:: Activity A ::
Please return each line of the listing below that contains the word "should".

Windows 10 Enterprise

PS

I realize that this is a high-level "integrated" test of a problem. Please tell me if you want me to comment out code, e.g., to identify what specific CPP code is associated with the problem.

kaskr commented 2 years ago

~It would be a great help if you could boil it down as much as possible.~ Example is fine as is.

kaskr commented 2 years ago

You've encountered a new feature of TMBad: the ability to detect undefined behaviour in your template.

Explanation

The following code:

Type a;
Type x = a*a;

is an example of undefined behaviour because a is not initialized. If you run it anyway you'll have a initialized to random junk that happens to be zero often - but not always! Fortunately, the compiler will warn you about it.

However, if you change the code to this:

vector<Type> a(1);
Type x = a[0]*a[0];

the compiler won't give you a warning (at least not on my system).

Entries drawn from a collection

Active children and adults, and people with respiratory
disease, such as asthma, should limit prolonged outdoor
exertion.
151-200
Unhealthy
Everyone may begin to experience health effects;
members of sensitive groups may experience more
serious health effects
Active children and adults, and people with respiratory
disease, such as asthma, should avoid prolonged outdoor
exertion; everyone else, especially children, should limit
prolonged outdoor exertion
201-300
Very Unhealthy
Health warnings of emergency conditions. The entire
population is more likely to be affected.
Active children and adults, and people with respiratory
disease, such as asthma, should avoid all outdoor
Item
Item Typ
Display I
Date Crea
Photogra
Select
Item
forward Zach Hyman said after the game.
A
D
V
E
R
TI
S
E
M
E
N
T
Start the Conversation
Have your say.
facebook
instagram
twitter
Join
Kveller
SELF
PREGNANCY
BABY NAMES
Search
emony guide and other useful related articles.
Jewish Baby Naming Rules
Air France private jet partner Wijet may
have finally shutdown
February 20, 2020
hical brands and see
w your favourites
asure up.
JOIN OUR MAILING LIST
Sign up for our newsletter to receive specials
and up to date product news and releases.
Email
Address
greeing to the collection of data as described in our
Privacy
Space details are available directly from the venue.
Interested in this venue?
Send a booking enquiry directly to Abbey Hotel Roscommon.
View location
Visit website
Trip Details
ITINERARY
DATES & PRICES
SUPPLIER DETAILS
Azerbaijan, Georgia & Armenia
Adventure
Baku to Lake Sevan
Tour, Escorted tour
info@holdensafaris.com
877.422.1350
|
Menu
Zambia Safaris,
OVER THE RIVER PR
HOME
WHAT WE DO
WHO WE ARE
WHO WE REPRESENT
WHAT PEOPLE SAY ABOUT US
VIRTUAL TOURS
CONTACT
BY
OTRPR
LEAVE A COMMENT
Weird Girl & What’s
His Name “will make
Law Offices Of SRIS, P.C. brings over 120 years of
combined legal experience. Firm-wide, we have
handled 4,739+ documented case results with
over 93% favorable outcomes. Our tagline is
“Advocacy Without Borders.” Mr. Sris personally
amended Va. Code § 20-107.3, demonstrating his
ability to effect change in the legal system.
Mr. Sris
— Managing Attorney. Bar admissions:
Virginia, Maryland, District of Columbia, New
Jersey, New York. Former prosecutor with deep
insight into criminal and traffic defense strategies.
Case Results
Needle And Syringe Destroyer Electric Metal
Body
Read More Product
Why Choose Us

:: Activity B ::
Write the next part of the thread about undefined behavior in TMBad templates, picking up after its final sentence.

:: Exercise result A ::
disease, such as asthma, should limit prolonged outdoor
disease, such as asthma, should avoid prolonged outdoor
exertion; everyone else, especially children, should limit
disease, such as asthma, should avoid all outdoor

:: Exercise result B ::
When compiled with CppAD you can run the code without noticing the bug. When complied with TMBad you will get a crash.

Running VAST example

When running your script I get this message (didn't you see it?):

TMBad assertion failed.
The following condition was not met: in_context_stack(data.glob)
Possible reason: Variable not initialized?
For more info run your program through a debugger.

I get the problematic line right away when running through the debugger:

#17 0x00007fffe49e441d in objective_function<TMBad::global::ad_aug>::operator() (this=0x7fffffff57b0) at VAST_v14_0_1_TMBad.cpp:2772

which is

D_i = R1_i * R2_i;   // Used in DHARMa residual plotting

Some element of either R1_i or R2_i was not calculated causing the uninitialized value to be used.

Perhaps you meant to zero initialize:

vector<Type> R1_i(n_i); R1_i.setZero();
vector<Type> R2_i(n_i); R2_i.setZero();

on the other hand it might be important to figure out why a R_i calculation was skipped?

James-Thorson-NOAA commented 2 years ago

Very cool! I can see that this is a helpful automated check.

I had tracked it to the D_i = R1_i * R2_i; by brute force (commenting out partitions of code and checking which would compile vs. crash), but I'm glad you identified what's happening.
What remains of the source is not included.